* Text passage:
================================
The potential antiviral activity of host proteins is often evaluated by ectopic overexpression of the respective protein in immortalised cell lines. Here, we show that the generation of A549 cell lines with constitutive and inducible overexpression of the same IFITM constructs using two different approaches resulted in (i) variable levels of IFITM mRNA and protein and (ii) variable antiviral activity against two respiratory viruses, IAV and PIV-3. It is becoming increasingly clear that variations in IFITM expression levels can directly impact their antiviral activity against different viruses in different cell types. In cell culture, 293T cells transfected with increasing amounts of IFITM1, IFITM2, or IFITM3 expression plasmids showed a dose-dependent increase in the expression of IFITM protein, which also correlated with the degree of inhibition of infection by a HCoV-229E-spike protein pseudotyped virus particle [23]. Similarly, research by Chesarino et al. [24] showed that disruption of the NEDD4-mediated ubiquitination of IFITM3 resulted in increased cellular IFITM3 protein levels, concurrent with enhanced protection against IAV infection of human lung cells. Doxycycline-inducible IFITM3 expression in A549 cells has also been associated with a dose-dependent increase in IAV restriction concomitant with increasing IFITM3 protein levels [25]. Herein, we show that constitutive overexpression resulted in markedly higher levels of IFITM mRNA expression, especially IFITM1 and IFITM3, compared with both the inducible system and with IFN-stimulated parental cells. This also correlated with antiviral activity against PIV-3. These results suggest that the expression of IFITM1, IFITM2, and IFITM3 well above endogenous levels, including those following IFN stimulation, may be necessary to achieve restriction of PIV-3 infection. Similar findings have been observed for ZIKV, where replication was only restricted by IFITM3 when it was overexpressed at levels higher than those induced by IFN treatment of A549 cells [26], although a role for endogenous IFITM3 in the restriction of ZIKV has also been demonstrated [27].
================================
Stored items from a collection
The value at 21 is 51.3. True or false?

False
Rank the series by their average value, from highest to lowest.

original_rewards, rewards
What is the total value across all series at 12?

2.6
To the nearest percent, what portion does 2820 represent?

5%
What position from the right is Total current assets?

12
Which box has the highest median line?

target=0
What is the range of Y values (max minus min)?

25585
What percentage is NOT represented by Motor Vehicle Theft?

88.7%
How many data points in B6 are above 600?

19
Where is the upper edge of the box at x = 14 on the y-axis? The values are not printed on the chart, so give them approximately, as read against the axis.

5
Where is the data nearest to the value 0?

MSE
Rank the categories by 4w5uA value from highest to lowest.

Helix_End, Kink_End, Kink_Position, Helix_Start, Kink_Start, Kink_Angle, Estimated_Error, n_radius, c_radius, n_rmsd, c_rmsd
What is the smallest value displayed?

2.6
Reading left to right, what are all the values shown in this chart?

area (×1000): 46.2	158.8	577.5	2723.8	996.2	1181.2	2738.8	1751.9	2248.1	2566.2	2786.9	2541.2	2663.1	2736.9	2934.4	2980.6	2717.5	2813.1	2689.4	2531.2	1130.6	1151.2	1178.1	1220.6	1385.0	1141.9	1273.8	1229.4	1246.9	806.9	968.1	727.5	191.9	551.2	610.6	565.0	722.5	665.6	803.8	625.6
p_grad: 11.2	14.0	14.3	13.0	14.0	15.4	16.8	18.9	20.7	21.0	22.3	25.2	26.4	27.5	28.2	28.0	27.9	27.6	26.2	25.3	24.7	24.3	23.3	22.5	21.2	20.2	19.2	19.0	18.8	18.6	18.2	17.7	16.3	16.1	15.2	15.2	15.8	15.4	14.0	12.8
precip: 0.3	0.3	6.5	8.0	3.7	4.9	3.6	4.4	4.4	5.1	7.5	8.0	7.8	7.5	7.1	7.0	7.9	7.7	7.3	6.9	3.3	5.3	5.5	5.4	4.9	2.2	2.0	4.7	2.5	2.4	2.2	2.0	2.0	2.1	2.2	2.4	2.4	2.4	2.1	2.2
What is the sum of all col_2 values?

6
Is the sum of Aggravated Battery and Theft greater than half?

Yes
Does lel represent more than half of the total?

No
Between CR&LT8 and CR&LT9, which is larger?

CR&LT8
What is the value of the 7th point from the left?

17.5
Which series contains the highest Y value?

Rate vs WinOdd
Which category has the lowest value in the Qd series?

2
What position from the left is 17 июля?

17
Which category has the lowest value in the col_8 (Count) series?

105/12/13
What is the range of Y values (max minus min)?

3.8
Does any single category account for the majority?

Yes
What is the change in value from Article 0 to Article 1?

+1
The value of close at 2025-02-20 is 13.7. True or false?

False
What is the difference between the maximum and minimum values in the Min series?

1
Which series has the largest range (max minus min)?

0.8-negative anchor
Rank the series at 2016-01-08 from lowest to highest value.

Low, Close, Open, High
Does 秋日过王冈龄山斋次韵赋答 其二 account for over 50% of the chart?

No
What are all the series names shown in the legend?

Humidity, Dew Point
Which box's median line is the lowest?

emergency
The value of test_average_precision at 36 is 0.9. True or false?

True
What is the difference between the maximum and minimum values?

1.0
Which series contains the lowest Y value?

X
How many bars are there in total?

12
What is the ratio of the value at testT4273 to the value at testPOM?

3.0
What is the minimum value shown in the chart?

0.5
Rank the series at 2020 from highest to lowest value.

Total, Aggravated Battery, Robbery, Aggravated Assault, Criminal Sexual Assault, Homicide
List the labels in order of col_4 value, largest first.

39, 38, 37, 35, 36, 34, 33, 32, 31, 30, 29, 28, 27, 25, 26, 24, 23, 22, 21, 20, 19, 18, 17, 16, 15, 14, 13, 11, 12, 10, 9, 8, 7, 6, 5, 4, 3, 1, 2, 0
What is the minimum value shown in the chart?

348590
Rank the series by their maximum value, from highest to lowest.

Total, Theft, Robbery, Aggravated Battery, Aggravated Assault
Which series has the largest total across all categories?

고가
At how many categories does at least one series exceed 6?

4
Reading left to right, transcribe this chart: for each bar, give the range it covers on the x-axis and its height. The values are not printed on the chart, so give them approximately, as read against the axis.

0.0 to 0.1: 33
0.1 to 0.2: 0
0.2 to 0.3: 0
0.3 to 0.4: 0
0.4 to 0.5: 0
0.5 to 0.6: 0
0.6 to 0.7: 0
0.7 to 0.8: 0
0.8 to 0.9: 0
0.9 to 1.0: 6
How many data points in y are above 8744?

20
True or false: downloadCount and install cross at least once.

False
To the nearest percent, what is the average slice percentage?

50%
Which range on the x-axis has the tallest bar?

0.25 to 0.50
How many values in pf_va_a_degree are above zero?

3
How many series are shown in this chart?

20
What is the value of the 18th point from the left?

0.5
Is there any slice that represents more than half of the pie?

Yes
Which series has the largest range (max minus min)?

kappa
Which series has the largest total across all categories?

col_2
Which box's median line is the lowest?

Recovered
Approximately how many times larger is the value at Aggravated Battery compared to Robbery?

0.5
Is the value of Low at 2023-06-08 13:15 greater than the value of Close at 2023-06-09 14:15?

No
================================
* Tasks:
a: Based on the passage on IFITM overexpression, say whether each statement agrees with it. Answer yes or no for each, and quote the deciding words.
(i) Constitutive overexpression produced higher IFITM mRNA levels than the inducible system.
(ii) Doxycycline-inducible IFITM3 expression in A549 cells was linked to weaker IAV restriction.
(iii) IFITM3 restricted ZIKV replication only when expressed above the levels induced by IFN treatment of A549 cells.
b: List every virus named in the passage on IFITM overexpression, using the abbreviations it gives.
c: According to the passage on IFITM overexpression, which protein's ubiquitination of IFITM3 did Chesarino et al. disrupt?

* Responses for each task:
a:
(i) Yes: "constitutive overexpression resulted in markedly higher levels of IFITM mRNA expression, especially IFITM1 and IFITM3, compared with both the inducible system and with IFN-stimulated parental cells"
(ii) No: "Doxycycline-inducible IFITM3 expression in A549 cells has also been associated with a dose-dependent increase in IAV restriction concomitant with increasing IFITM3 protein levels"
(iii) Yes: "replication was only restricted by IFITM3 when it was overexpressed at levels higher than those induced by IFN treatment of A549 cells"

b: IAV, PIV-3, HCoV-229E, ZIKV

c: NEDD4